Growing and tapping into your onlyness is not just a trait that the best open scientists share, it’s a trait that open science needs to support, to grow, and to reward. Open science is the common work of millions of un-common individuals. The education of an open scientist requires a healthy dose of infinite-game training, the unleashing of purpose and imagination, and courage and caring in service of collective knowing. In the end, it is the research goal that becomes the teacher, and every scientist plays this alone, even within their team. Each scientist contributes the difference they have cultivated in their own insights to the collective knowing of their team.
To help your students develop their onlyness requires that you promote in them the courage to be essentially different from those around them, and also the honesty and humility to recognize the onlyness of others. Mainly you do this by working on your own onlyness and showing how this matters. You cement your knowledge on the wall of science, daring your students to step up to a new level through you. You share conversations with them that provoke responses only they can provide. Be open to learn from their knowing.

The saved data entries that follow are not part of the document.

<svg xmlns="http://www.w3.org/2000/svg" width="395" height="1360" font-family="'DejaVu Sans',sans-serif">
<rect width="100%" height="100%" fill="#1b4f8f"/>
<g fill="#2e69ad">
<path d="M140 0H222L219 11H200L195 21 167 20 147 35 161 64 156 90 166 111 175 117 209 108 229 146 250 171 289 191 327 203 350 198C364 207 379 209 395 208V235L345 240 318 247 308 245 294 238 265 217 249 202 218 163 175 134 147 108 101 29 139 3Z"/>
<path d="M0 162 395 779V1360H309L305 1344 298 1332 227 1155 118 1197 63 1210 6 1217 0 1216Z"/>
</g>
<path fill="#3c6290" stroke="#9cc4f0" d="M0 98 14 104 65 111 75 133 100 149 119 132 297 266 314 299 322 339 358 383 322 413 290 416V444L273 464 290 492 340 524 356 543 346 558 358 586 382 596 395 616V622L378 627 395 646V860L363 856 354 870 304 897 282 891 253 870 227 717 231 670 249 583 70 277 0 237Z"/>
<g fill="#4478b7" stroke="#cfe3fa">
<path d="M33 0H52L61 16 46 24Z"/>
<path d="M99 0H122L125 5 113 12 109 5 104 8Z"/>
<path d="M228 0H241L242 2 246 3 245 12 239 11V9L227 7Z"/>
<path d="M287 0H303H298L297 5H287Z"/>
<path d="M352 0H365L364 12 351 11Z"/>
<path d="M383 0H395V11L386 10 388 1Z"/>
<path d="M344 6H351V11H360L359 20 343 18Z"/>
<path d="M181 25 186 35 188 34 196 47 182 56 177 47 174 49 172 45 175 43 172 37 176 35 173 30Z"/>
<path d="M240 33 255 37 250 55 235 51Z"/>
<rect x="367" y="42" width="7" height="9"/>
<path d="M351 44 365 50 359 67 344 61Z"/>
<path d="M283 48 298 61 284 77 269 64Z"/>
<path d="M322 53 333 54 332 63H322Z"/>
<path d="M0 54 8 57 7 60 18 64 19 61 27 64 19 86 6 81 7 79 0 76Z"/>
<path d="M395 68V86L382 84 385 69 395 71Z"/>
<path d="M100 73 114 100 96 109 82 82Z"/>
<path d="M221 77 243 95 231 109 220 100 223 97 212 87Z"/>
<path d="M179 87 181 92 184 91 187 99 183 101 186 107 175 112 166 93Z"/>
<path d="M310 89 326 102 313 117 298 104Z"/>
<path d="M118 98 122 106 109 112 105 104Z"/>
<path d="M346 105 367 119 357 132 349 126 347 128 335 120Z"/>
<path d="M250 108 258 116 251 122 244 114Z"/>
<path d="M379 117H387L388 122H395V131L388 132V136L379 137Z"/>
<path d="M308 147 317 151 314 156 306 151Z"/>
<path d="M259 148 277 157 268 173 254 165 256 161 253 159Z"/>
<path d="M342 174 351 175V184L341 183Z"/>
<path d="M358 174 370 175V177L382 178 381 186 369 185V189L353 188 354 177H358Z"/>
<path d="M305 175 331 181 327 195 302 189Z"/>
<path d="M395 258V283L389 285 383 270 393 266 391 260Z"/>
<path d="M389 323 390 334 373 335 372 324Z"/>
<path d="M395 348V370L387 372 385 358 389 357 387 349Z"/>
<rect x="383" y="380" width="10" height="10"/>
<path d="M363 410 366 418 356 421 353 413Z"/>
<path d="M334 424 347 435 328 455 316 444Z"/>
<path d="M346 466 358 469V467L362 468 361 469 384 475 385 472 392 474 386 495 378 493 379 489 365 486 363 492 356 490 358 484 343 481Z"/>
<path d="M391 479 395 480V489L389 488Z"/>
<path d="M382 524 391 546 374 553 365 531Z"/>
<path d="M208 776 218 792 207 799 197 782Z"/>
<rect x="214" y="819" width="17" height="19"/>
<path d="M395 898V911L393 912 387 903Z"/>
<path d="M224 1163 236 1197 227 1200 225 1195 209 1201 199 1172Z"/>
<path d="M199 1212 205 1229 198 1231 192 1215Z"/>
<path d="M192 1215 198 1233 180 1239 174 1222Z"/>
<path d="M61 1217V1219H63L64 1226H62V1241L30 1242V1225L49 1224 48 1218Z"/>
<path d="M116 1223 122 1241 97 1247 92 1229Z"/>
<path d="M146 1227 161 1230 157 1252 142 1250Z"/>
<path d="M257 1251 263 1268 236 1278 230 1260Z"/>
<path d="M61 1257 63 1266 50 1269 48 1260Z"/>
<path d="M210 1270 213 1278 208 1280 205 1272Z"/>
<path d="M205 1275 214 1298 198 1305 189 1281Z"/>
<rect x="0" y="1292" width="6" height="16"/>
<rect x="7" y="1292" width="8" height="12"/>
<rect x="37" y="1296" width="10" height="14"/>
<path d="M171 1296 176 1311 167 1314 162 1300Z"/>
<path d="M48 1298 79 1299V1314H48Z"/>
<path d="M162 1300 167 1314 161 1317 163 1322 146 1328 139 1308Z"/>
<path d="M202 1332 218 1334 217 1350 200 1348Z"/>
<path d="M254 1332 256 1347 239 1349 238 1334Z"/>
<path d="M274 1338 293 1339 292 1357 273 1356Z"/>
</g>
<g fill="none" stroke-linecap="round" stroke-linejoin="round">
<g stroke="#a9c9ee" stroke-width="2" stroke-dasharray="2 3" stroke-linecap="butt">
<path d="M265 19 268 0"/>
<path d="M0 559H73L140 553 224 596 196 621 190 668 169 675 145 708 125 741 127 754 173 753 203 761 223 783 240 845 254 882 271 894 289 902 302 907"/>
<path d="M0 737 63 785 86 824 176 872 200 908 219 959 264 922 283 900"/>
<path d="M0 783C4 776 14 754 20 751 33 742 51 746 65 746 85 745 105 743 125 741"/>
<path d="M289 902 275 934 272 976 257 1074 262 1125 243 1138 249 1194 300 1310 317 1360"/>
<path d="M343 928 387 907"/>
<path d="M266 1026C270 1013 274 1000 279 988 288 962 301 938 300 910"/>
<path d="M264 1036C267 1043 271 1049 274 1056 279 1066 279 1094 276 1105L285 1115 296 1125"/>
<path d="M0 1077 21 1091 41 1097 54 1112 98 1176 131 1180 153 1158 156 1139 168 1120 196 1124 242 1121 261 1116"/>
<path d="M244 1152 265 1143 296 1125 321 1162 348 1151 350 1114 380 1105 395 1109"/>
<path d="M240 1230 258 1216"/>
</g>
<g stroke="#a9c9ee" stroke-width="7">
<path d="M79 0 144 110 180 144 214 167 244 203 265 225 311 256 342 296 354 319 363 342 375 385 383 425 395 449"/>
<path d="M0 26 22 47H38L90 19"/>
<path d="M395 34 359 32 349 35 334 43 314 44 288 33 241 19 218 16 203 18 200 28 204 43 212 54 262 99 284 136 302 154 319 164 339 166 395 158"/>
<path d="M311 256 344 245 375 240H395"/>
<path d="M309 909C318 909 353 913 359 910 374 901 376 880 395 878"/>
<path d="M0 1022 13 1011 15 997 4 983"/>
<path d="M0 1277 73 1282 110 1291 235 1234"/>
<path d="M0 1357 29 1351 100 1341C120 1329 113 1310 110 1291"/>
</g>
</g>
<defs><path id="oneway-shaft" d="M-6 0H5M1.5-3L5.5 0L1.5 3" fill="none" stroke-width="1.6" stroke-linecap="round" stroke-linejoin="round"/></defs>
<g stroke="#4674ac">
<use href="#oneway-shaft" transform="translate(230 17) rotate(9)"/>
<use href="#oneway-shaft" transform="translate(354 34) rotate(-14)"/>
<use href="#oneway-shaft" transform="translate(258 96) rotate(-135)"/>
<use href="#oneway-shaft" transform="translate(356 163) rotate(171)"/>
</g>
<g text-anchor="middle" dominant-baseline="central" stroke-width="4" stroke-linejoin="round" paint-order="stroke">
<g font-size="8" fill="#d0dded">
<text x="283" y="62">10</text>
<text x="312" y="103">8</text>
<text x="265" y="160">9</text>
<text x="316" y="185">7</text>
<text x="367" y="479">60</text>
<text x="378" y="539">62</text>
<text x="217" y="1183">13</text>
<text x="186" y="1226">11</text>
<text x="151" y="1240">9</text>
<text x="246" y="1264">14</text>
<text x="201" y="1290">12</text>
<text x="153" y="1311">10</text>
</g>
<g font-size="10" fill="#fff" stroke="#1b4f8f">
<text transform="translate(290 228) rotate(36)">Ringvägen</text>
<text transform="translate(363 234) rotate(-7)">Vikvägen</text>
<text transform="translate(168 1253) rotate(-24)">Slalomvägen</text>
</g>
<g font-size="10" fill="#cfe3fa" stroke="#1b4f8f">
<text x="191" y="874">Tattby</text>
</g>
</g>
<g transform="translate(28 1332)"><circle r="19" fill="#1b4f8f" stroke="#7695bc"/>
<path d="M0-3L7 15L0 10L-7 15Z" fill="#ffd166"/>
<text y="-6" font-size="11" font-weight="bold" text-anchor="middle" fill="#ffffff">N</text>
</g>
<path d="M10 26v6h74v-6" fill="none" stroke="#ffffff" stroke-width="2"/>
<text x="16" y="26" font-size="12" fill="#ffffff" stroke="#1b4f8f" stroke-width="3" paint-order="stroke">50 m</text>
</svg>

Several authors in the past decades—from Foucault and Illich to Robinson and Godin—have pointed out that factory-style schooling diminishes onlyness (without calling it thus) in favor of standardized understandings and personal disempowerment. Open science will need to also work on the cultures of learning and teaching science. Like practical wisdom (See: The practical wisdom of doing science), onlyness needs to be exercised for it to grow.
Merchant’s work on onlyness was designed to help companies become more creative and innovative through the collective conversations of their employees, powered by an organizational culture that welcomed each of them to belong to these conversations in their wholeness. What she offers to businesses holds true for the academy, and most particularly in the academy, where onlyness powers great science through networked collaborations.
Many thanks for Nilofer Merchant’s comments on a draft of this section.